Voraussetzungen für die Eintragung der Partnerschaft

Eine eingetragene Partnerschaft kann dann abgeschlossen werden, wenn

  • die (beiden) Partner gleichgeschlechtlich, und
  • älter als 18 Jahre sind, und
  • geschäftsfähig

sind.

Bei der Begründung der Partnerschaft haben beide Partner gleichzeitig anwesend zu sein und vor der Behörde zu erklären, dass sie eine eingetragene Partnerschaft begründen wollen. Diese Erklärung muss - logischerweise - ohne Bedingung und/oder Zeitbestimmung (Befristung) erfolgen.

Rechtsfolge der Begründung der eingetragenen Partnerschaft

Die Rechtsfolgen der eingetragenen Partnerschaft sind fast ident, mit jener der Ehe.

Das bedeutet, dass sich eine Verpflichtung zum gemeinsamen Wohnen (mit Ausnahmen), zum gemeinsamen Wirken und  zum wechselseitigen Beistand ableitet.

Das gilt auch für die Verpflichtung zur Leistung ("ehelichen" und "nachehelichen") Unterhalt zu bezahlen.

Bei Eheverfehlungen gibt es die Möglichkeit der Einbringung einer Klage auf Auflösung der Partnerschaft (samt Verschuldensausspruch).

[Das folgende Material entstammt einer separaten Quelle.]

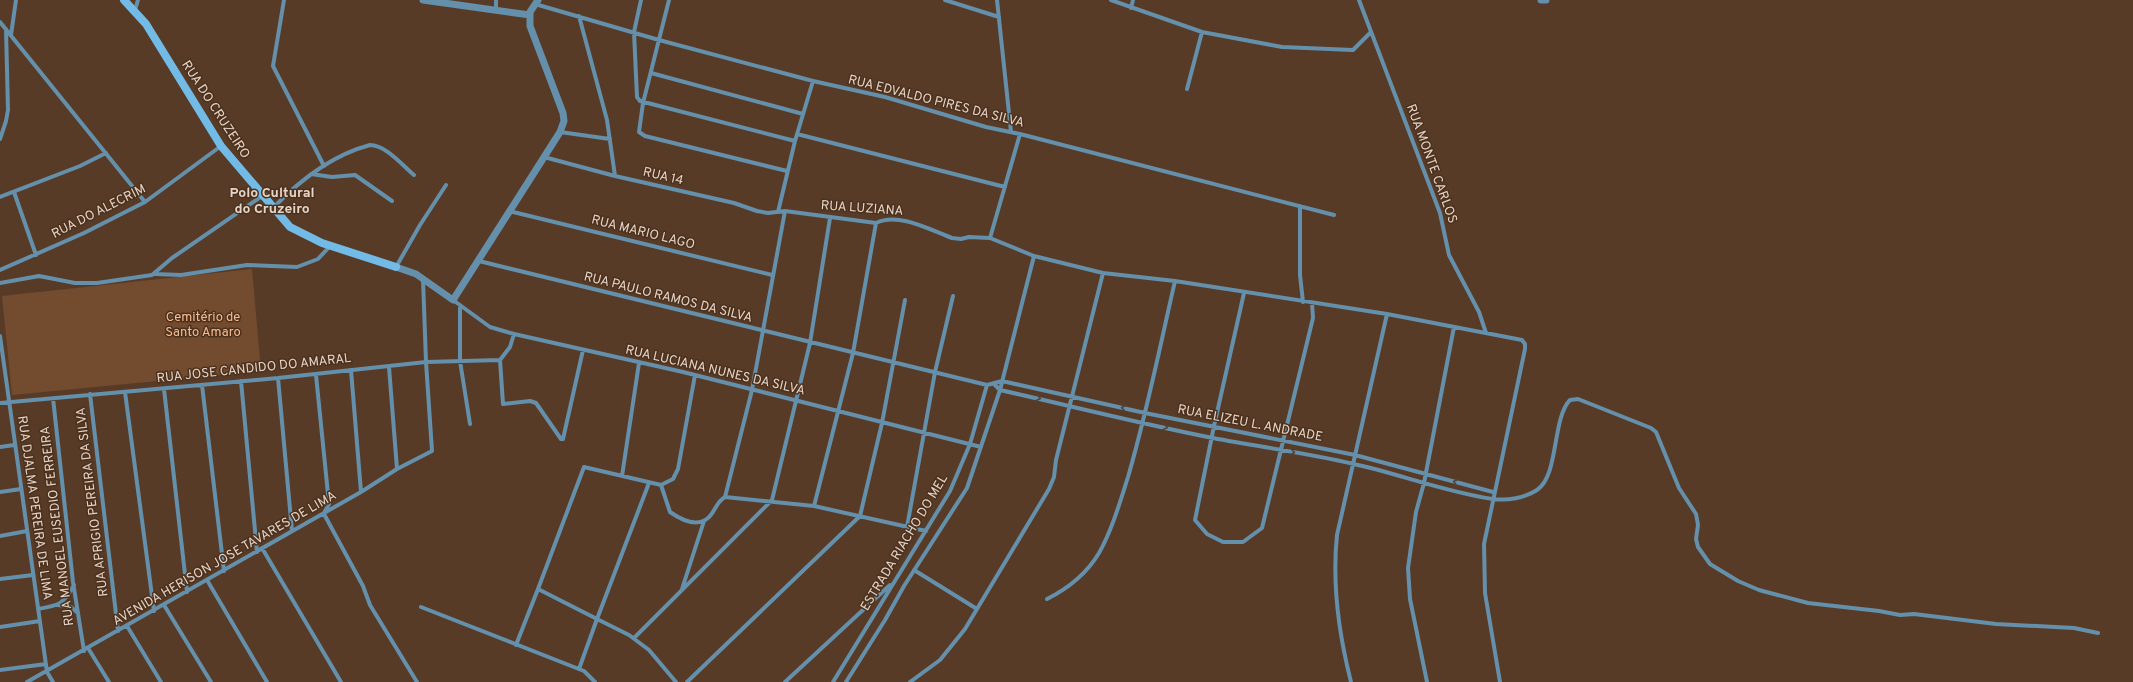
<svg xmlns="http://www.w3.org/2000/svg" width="2133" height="682" viewBox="0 0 2133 682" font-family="Overpass,sans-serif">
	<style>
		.green { fill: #734b2e }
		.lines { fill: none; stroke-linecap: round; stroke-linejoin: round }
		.minor { stroke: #6490ab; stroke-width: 4 }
		.tertiary { stroke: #6490ab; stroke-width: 7 }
		.secondary { stroke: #72bbe6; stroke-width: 8 }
		.oneway { stroke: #514439 }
		.labels { text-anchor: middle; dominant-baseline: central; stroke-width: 3; stroke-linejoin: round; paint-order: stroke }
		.street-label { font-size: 13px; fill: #e5d4c8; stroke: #4c311d }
		.park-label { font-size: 13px; fill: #f8bc92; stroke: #4c311d }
		.neighbourhood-label { font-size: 14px; font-weight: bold; fill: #e5d4c8; stroke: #4c311d }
	</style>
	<rect width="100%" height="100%" fill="#573b27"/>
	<!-- green -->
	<path class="green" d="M252,269l9,102 -249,24 -10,-99z"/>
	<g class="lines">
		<!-- minor -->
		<path class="minor" d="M284,0l-11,66 51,100
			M496,0v10
			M641,0l-7,32 3,65 3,4 155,40
			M669,0l-26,103 -4,29 6,4 142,35
			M945,0l54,17
			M997,0l14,132
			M1111,0l91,32 80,15 71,3 18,-18
			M1359,0l81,213 9,42 30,57 7,21
			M535,4l124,36 154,41 72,16 101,30 34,7 314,81
			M1131,8l2,-8
			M135,10l3,-10
			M579,16l28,104 8,56
			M0,22l145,180
			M11,35l5,-35
			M651,73l152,41
			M1187,89l15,-57
			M560,132l50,7
			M797,134l208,53
			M0,139l6,-18 2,-11 -2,-81
			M544,157l71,19 119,27 23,8 11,2 17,-2 91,12c23,-11 54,7 76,15l9,1 8,-2 21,1 44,18 69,17 72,8 212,33 135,26 3,4v5l-41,195 1,49 15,89
			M311,174l21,3 23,-2 37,26
			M14,192l22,63
			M0,197l80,-31 26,-13
			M1300,206v69l3,27
			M273,208c27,-28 59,-53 97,-63 16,0 33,21 44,30
			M509,211l263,64
			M778,212l17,-71 18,-60
			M990,238l30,-104
			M479,261l508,124 15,-4 143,32 210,42 138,37
			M396,267l24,-42 26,-40
			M0,270l84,-37 61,-31 76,-56
			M155,274l26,1 66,-10 50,2 21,-8 12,-13
			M0,283l39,-7 36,7h22l55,-8 20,-17 90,-62
			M1244,293l-30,133 -19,94 12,14 16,8h20l19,-14 51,-210 -1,-15
			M453,300l37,27 24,7 169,38 298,75
			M460,305v56l10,63
			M0,336l47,336 6,10
			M500,360l3,44 27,-3 6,2 25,36h2l20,-89
			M500,360l10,-13 4,-13
			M389,367l8,102
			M351,370l10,122
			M316,375l13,129 -5,9
			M278,378l14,153
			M241,381l16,171
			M994,384l6,6c71,16 142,34 213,48 47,9 94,15 141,26 46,10 91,28 139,35 14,2 32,-1 44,-9 22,-14 15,-72 33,-90l8,-1 73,29 5,4 23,56 17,26 2,11 -2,14 2,8 12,17 28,17 21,9 49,13 71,8 21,4 14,-1 82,10 78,4 24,5
			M202,385l22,186
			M164,389l23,203
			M125,392l29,219
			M90,394l28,237
			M53,398l20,184 11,69
			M0,403l278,-25 148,-16 74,-2
			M0,447l14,-2
			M622,476l17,-113
			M649,483l-52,136 32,16 20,15 27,32
			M661,485l12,-6 5,-10 17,-94
			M0,492l21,-3
			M725,497l27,-107 33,-179
			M814,506l39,-153 23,-130
			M324,514l39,72 7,19 47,77
			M907,527l28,-155 18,-76
			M0,536l27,-5
			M262,548l79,134
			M914,570l63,39
			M0,579l33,-4
			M207,580l60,102
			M682,589l22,-68
			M1047,599c20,-10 40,-26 52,-46 13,-23 21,-51 29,-76 19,-65 32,-131 47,-196
			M58,605l13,2 7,6
			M164,605l47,77
			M421,607l163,64 11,11
			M38,609c23,-4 24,-4 36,-24
			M127,626l34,56
			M0,627l40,-6
			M634,638l138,-138 38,-157 20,-125
			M516,645l22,-56
			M88,648l21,34
			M579,669l18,-50 -59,-30 46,-122 77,18 9,27c10,7 26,16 38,6 7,-6 8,-16 17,-21l89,9 112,25
			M0,670l46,-6
			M27,682l334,-190 36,-23 35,-18 -6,-89 -3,-83
			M687,682l173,-166 22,-93 23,-123
			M785,682l105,-97
			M833,682l117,-191 20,-47 17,-59
			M846,682l39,-62 19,-34 63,-98 33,-98 34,-134
			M910,682l30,-22 25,-31 84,-140 5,-12 2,-17 47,-187
			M1351,682c-12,-47 -19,-99 -14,-147l50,-221
			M1427,682l-17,-83 -2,-31 8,-56 8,-29 30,-156"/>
		<!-- tertiary -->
		<path class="tertiary" d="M423,0l107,15
			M1541,0h5
			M396,267l20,7 37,26 107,-168 4,-11 -1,-8 -33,-87v-14l8,-12"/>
		<!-- secondary -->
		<path class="secondary" d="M124,0l22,24 75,122 69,81 32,16 74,24"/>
	</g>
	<!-- one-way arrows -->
	<defs><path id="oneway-chevron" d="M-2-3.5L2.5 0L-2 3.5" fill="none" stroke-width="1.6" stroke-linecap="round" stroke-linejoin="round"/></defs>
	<g class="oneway">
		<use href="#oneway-chevron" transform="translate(1038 398) rotate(13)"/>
		<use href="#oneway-chevron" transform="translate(1124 408) rotate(-167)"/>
		<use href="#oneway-chevron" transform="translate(1165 427) rotate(12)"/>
		<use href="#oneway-chevron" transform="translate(1292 452) rotate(10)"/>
		<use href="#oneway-chevron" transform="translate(1456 482) rotate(-166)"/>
	</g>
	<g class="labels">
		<!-- street labels -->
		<g class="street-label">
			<text transform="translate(936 102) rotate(14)">RUA EDVALDO PIRES DA SILVA</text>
			<text transform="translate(215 110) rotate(57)">RUA DO CRUZEIRO</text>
			<text transform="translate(1431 164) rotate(70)">RUA MONTE CARLOS</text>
			<text transform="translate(663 177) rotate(13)">RUA 14</text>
			<text transform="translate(862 209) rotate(4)">RUA LUZIANA</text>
			<text transform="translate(99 212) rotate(-27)">RUA DO ALECRIM</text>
			<text transform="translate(643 233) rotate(14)">RUA MARIO LAGO</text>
			<text transform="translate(668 298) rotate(14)">RUA PAULO RAMOS DA SILVA</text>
			<text transform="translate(254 369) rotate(-6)">RUA JOSE CANDIDO DO AMARAL</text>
			<text transform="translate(715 371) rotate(13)">RUA LUCIANA NUNES DA SILVA</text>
			<text transform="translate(1250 424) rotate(11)">RUA ELIZEU L. ANDRADE</text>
			<text transform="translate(93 502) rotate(-97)">RUA APRIGIO PEREIRA DA SILVA</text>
			<text transform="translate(34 508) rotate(82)">RUA DJALMA PEREIRA DE LIMA</text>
			<text transform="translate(58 526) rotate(-97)">RUA MANOEL EUSEDIO FERREIRA</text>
			<text transform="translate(905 543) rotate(-59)">ESTRADA RIACHO DO MEL</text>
			<text transform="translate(225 559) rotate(-30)">AVENIDA HERISON JOSE TAVARES DE LIMA</text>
		</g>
		<!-- park labels -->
		<g class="park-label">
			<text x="203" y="318">Cemitério de<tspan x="203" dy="15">Santo Amaro</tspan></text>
		</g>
		<!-- neighbourhood labels -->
		<g class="neighbourhood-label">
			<text x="272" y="193">Polo Cultural<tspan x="272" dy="16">do Cruzeiro</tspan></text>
		</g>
	</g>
</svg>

Man kann sich aber auch einvernehmlich "scheiden" bzw. darauf einigen, dass die Partnerschaft einvernemlich aufgelöst wird.

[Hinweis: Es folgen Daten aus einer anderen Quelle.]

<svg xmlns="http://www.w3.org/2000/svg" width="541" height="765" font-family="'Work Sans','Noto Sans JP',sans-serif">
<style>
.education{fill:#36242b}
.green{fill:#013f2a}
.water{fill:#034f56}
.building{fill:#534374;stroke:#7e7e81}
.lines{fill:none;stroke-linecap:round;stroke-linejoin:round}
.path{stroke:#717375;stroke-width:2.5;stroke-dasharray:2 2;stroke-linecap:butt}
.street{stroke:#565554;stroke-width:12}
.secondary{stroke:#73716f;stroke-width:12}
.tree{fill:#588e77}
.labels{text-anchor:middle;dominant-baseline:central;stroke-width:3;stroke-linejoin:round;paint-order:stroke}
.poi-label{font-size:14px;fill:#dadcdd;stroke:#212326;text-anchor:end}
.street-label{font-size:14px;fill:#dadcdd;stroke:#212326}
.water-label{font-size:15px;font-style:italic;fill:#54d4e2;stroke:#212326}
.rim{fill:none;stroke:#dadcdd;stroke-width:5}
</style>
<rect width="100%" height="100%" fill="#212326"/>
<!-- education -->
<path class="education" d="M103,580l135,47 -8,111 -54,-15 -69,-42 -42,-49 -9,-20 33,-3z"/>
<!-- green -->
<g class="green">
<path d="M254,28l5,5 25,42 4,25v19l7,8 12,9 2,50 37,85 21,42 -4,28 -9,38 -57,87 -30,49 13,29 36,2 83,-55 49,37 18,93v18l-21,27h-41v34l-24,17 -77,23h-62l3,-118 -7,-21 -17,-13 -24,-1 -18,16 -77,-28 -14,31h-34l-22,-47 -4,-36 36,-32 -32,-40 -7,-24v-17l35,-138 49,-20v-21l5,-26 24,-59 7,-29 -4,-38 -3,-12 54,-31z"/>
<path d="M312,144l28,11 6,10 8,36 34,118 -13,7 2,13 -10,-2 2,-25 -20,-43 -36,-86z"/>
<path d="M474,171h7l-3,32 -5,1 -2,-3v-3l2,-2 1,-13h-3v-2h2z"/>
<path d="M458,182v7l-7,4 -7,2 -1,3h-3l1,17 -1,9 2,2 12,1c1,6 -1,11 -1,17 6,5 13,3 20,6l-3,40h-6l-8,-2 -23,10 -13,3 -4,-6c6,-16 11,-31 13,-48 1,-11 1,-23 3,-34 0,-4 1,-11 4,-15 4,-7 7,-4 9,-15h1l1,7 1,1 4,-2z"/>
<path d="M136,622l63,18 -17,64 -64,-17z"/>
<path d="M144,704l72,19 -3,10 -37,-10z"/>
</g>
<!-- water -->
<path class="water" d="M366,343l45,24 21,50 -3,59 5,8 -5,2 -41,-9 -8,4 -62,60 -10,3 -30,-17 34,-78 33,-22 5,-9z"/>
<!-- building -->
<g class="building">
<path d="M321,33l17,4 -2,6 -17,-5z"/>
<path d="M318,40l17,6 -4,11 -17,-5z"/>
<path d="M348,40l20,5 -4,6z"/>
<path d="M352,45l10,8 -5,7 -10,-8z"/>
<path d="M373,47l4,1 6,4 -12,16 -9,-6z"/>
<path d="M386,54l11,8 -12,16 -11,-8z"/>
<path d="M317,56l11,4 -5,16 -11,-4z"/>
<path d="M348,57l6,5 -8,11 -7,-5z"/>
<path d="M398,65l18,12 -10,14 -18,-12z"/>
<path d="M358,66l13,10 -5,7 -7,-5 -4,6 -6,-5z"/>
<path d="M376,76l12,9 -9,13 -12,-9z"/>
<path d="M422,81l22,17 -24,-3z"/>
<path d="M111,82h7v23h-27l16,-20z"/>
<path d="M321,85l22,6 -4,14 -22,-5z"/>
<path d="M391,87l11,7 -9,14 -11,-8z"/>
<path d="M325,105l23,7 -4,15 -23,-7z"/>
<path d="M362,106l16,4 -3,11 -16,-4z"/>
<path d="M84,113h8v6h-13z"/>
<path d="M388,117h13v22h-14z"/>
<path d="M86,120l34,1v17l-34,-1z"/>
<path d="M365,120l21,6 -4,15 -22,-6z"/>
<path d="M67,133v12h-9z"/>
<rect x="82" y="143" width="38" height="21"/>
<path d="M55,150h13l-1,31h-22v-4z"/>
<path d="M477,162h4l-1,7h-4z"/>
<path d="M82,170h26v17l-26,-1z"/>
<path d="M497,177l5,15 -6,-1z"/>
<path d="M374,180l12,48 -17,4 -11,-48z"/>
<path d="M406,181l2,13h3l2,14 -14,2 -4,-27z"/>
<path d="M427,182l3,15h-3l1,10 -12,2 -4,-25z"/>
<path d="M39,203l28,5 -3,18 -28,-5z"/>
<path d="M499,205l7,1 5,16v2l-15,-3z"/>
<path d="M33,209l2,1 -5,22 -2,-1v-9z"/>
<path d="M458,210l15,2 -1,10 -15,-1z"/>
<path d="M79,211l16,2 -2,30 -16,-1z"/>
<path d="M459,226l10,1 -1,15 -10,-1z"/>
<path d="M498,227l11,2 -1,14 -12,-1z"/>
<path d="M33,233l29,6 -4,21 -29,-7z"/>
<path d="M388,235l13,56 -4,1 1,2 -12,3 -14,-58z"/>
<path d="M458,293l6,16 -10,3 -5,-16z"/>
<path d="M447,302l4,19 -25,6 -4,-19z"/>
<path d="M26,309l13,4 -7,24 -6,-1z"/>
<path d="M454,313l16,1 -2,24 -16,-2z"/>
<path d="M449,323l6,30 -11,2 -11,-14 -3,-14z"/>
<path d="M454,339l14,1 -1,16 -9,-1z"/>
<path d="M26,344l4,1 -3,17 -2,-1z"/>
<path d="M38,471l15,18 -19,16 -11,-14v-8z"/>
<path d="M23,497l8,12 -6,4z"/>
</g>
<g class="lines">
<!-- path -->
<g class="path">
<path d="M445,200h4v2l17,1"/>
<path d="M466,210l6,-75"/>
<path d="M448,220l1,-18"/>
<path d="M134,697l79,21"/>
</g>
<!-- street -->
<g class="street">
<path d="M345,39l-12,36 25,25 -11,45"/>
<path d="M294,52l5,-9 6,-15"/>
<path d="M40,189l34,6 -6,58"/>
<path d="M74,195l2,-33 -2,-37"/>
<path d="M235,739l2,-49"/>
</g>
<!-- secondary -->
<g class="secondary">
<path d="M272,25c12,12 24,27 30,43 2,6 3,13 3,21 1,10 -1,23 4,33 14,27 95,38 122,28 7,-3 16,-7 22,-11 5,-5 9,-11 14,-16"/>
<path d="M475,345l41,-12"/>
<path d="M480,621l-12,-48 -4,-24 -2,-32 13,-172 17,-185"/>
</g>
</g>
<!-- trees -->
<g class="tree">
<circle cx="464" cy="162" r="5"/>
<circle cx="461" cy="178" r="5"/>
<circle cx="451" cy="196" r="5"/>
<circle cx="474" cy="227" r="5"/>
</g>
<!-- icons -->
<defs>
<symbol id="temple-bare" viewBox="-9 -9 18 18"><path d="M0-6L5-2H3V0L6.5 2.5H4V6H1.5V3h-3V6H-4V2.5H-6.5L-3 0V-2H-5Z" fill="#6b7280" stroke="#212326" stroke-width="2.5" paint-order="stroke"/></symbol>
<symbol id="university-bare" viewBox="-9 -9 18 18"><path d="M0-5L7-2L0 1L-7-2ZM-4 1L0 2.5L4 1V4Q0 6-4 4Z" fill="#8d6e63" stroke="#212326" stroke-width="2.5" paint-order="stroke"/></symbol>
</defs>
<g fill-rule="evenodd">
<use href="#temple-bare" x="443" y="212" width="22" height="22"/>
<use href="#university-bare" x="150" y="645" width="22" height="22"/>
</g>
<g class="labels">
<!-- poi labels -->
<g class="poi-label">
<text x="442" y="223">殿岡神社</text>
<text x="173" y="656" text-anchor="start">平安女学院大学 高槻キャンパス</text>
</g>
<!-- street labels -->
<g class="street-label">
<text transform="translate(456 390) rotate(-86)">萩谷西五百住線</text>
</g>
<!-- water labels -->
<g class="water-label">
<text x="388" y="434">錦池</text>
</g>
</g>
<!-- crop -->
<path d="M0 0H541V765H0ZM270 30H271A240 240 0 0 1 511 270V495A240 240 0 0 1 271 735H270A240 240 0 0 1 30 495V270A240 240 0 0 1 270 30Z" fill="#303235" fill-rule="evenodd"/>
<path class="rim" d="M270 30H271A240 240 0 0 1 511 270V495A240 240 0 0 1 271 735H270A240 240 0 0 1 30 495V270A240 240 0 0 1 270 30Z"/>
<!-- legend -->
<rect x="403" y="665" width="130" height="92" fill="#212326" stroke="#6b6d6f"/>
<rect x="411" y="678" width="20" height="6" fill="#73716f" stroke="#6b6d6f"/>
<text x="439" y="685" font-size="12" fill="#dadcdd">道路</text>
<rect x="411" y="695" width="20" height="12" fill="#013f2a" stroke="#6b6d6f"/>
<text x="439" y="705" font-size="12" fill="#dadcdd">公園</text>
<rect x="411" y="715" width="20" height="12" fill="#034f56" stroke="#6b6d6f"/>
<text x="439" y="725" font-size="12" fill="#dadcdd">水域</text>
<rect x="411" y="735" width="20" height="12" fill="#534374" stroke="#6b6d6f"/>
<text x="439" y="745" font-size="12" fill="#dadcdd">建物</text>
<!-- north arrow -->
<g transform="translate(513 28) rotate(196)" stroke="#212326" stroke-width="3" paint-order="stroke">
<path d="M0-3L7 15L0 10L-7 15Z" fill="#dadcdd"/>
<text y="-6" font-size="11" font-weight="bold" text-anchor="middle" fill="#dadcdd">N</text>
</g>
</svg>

Es gibt auch eine Auflösung der Partnerschaft gegen den Willen des Anderen (ohne Verschulden), wenn die Partner mehr als 3 Jahre getrennt sind.

Ich empfehle Ihnen, dass Sie sich - genauso wie heterosexuelle - Paare informieren. Nützen Sie dazu das kostenfreie Erstgespräch in meiner Kanzlei. Lesen Sie sich die Beschreibungen auf dieser Site unter Ehe & Familie durch. Es ist (so gut wie) nichts anders auf eingetragene Partner anzuwenden.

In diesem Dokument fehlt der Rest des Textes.